• TASK: A word-for-word copy of the records that follow is needed, with every picture omitted.
INPUT DATA Start Marker
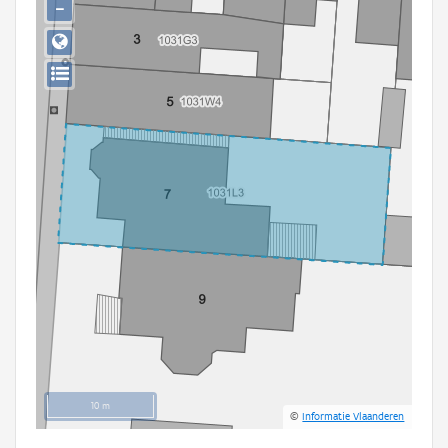
−
Persoon of collectief
Downloads
Hergebruik
Aanmelden
10 m
©
Informatie Vlaanderen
INPUT DATA End Marker
• TASK SOLUTION:
−
Persoon of collectief
Downloads
Hergebruik
Aanmelden
10 m
©
Informatie Vlaanderen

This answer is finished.